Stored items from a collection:
=== Section Start ===
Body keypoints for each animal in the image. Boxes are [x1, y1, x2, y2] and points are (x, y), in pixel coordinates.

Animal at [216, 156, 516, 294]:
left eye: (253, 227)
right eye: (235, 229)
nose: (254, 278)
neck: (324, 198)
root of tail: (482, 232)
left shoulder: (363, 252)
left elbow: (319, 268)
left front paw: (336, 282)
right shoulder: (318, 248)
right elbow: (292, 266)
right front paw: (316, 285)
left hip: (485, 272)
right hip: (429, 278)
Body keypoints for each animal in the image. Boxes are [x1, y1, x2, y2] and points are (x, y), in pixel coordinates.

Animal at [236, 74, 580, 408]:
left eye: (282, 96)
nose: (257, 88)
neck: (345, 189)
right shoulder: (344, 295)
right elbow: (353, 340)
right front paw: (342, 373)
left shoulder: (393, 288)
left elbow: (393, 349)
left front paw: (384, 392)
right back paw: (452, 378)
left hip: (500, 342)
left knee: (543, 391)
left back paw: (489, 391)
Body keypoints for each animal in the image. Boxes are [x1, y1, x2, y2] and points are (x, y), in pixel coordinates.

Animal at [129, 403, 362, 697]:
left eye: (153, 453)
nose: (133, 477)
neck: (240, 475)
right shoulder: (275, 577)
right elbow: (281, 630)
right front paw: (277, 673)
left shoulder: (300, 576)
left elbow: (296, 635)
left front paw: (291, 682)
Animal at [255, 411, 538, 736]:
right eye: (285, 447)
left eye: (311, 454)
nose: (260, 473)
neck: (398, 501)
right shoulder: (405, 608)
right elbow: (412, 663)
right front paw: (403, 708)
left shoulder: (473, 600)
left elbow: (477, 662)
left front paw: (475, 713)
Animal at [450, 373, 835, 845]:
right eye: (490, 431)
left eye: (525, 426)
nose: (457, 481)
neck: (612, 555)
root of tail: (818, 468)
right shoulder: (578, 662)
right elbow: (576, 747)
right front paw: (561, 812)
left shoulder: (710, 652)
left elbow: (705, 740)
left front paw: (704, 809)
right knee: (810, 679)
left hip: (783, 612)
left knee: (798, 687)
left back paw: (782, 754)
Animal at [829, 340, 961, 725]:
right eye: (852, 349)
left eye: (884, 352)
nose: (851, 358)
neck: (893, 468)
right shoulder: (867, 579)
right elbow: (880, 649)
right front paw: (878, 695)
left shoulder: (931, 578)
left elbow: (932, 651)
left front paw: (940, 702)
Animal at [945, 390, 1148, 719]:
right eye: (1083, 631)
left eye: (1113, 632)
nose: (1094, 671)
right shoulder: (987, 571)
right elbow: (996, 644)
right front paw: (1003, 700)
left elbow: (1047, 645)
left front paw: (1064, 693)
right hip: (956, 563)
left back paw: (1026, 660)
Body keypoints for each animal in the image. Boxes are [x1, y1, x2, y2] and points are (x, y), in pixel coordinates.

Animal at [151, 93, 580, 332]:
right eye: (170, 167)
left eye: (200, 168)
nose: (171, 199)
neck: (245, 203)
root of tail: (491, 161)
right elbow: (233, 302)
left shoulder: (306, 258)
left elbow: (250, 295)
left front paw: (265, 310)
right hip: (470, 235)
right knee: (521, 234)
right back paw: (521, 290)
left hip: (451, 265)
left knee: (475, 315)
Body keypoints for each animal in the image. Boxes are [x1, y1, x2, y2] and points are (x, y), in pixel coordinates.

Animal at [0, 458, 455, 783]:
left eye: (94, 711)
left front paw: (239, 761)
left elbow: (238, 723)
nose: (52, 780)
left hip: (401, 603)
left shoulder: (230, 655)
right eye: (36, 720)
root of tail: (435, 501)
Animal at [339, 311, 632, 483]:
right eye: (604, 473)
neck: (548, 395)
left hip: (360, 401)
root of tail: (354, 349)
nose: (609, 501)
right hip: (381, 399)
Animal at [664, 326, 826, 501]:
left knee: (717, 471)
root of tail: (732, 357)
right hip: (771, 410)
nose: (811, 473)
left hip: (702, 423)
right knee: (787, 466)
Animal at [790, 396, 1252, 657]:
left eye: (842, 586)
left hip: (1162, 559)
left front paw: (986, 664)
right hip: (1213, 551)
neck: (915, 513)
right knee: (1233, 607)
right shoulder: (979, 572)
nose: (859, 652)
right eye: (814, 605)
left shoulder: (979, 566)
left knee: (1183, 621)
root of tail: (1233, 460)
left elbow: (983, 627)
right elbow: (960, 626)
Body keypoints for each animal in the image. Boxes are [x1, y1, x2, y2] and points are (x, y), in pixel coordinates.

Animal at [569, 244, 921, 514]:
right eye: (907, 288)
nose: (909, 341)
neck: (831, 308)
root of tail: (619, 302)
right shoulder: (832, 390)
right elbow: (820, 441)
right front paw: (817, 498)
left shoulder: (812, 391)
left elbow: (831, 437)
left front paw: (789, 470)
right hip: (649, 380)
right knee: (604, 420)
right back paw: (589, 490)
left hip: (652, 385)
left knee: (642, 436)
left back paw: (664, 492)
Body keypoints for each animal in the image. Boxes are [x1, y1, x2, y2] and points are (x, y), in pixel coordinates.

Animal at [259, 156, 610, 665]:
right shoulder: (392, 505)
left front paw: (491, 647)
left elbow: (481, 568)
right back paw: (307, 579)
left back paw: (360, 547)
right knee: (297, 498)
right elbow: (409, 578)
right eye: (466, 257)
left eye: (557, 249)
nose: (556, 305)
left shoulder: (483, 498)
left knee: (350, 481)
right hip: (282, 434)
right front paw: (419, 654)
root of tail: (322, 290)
=== Section End ===
To do >> The full set of entries has to be duplicated precisely.

Answer for the task >>
Body keypoints for each animal in the image. Boxes are [x1, y1, x2, y2] and points are (x, y), in pixel coordinates.

Animal at [216, 156, 516, 294]:
left eye: (253, 227)
right eye: (235, 229)
nose: (254, 278)
neck: (324, 198)
root of tail: (482, 232)
left shoulder: (363, 252)
left elbow: (319, 268)
left front paw: (336, 282)
right shoulder: (318, 248)
right elbow: (292, 266)
right front paw: (316, 285)
left hip: (485, 272)
right hip: (429, 278)
Body keypoints for each animal in the image. Boxes are [x1, y1, x2, y2] and points are (x, y), in pixel coordinates.

Animal at [236, 74, 580, 408]:
left eye: (282, 96)
nose: (257, 88)
neck: (345, 189)
right shoulder: (344, 295)
right elbow: (353, 340)
right front paw: (342, 373)
left shoulder: (393, 288)
left elbow: (393, 349)
left front paw: (384, 392)
right back paw: (452, 378)
left hip: (500, 342)
left knee: (543, 391)
left back paw: (489, 391)
Body keypoints for each animal in the image. Boxes are [x1, y1, x2, y2] and points are (x, y), in pixel coordinates.

Animal at [129, 403, 362, 697]:
left eye: (153, 453)
nose: (133, 477)
neck: (240, 475)
right shoulder: (275, 577)
right elbow: (281, 630)
right front paw: (277, 673)
left shoulder: (300, 576)
left elbow: (296, 635)
left front paw: (291, 682)
Animal at [255, 411, 538, 736]:
right eye: (285, 447)
left eye: (311, 454)
nose: (260, 473)
neck: (398, 501)
right shoulder: (405, 608)
right elbow: (412, 663)
right front paw: (403, 708)
left shoulder: (473, 600)
left elbow: (477, 662)
left front paw: (475, 713)
Animal at [450, 373, 835, 845]:
right eye: (490, 431)
left eye: (525, 426)
nose: (457, 481)
neck: (612, 555)
root of tail: (818, 468)
right shoulder: (578, 662)
right elbow: (576, 747)
right front paw: (561, 812)
left shoulder: (710, 652)
left elbow: (705, 740)
left front paw: (704, 809)
right knee: (810, 679)
left hip: (783, 612)
left knee: (798, 687)
left back paw: (782, 754)
Animal at [829, 340, 961, 725]:
right eye: (852, 349)
left eye: (884, 352)
nose: (851, 358)
neck: (893, 468)
right shoulder: (867, 579)
right elbow: (880, 649)
right front paw: (878, 695)
left shoulder: (931, 578)
left elbow: (932, 651)
left front paw: (940, 702)
Animal at [945, 390, 1148, 719]:
right eye: (1083, 631)
left eye: (1113, 632)
nose: (1094, 671)
right shoulder: (987, 571)
right elbow: (996, 644)
right front paw: (1003, 700)
left elbow: (1047, 645)
left front paw: (1064, 693)
right hip: (956, 563)
left back paw: (1026, 660)
Body keypoints for each animal in the image. Boxes are [x1, y1, x2, y2] and points are (x, y), in pixel coordinates.

Animal at [151, 93, 580, 332]:
right eye: (170, 167)
left eye: (200, 168)
nose: (171, 199)
neck: (245, 203)
root of tail: (491, 161)
right elbow: (233, 302)
left shoulder: (306, 258)
left elbow: (250, 295)
left front paw: (265, 310)
right hip: (470, 235)
right knee: (521, 234)
right back paw: (521, 290)
left hip: (451, 265)
left knee: (475, 315)
Body keypoints for each animal in the image. Boxes are [x1, y1, x2, y2] and points are (x, y), in pixel coordinates.

Animal at [0, 458, 455, 783]:
left eye: (94, 711)
left front paw: (239, 761)
left elbow: (238, 723)
nose: (52, 780)
left hip: (401, 603)
left shoulder: (230, 655)
right eye: (36, 720)
root of tail: (435, 501)
Animal at [339, 311, 632, 483]:
right eye: (604, 473)
neck: (548, 395)
left hip: (360, 401)
root of tail: (354, 349)
nose: (609, 501)
right hip: (381, 399)
Animal at [664, 326, 826, 501]:
left knee: (717, 471)
root of tail: (732, 357)
right hip: (771, 410)
nose: (811, 473)
left hip: (702, 423)
right knee: (787, 466)
Animal at [790, 396, 1252, 657]:
left eye: (842, 586)
left hip: (1162, 559)
left front paw: (986, 664)
right hip: (1213, 551)
neck: (915, 513)
right knee: (1233, 607)
right shoulder: (979, 572)
nose: (859, 652)
right eye: (814, 605)
left shoulder: (979, 566)
left knee: (1183, 621)
root of tail: (1233, 460)
left elbow: (983, 627)
right elbow: (960, 626)
Body keypoints for each animal in the image. Boxes are [x1, y1, x2, y2] and points are (x, y), in pixel coordinates.

Animal at [569, 244, 921, 514]:
right eye: (907, 288)
nose: (909, 341)
neck: (831, 308)
root of tail: (619, 302)
right shoulder: (832, 390)
right elbow: (820, 441)
right front paw: (817, 498)
left shoulder: (812, 391)
left elbow: (831, 437)
left front paw: (789, 470)
right hip: (649, 380)
right knee: (604, 420)
right back paw: (589, 490)
left hip: (652, 385)
left knee: (642, 436)
left back paw: (664, 492)
Body keypoints for each animal in the image. Boxes are [x1, y1, x2, y2] and points are (x, y), in pixel coordinates.

Animal at [259, 156, 610, 665]:
right shoulder: (392, 505)
left front paw: (491, 647)
left elbow: (481, 568)
right back paw: (307, 579)
left back paw: (360, 547)
right knee: (297, 498)
right elbow: (409, 578)
right eye: (466, 257)
left eye: (557, 249)
nose: (556, 305)
left shoulder: (483, 498)
left knee: (350, 481)
right hip: (282, 434)
right front paw: (419, 654)
root of tail: (322, 290)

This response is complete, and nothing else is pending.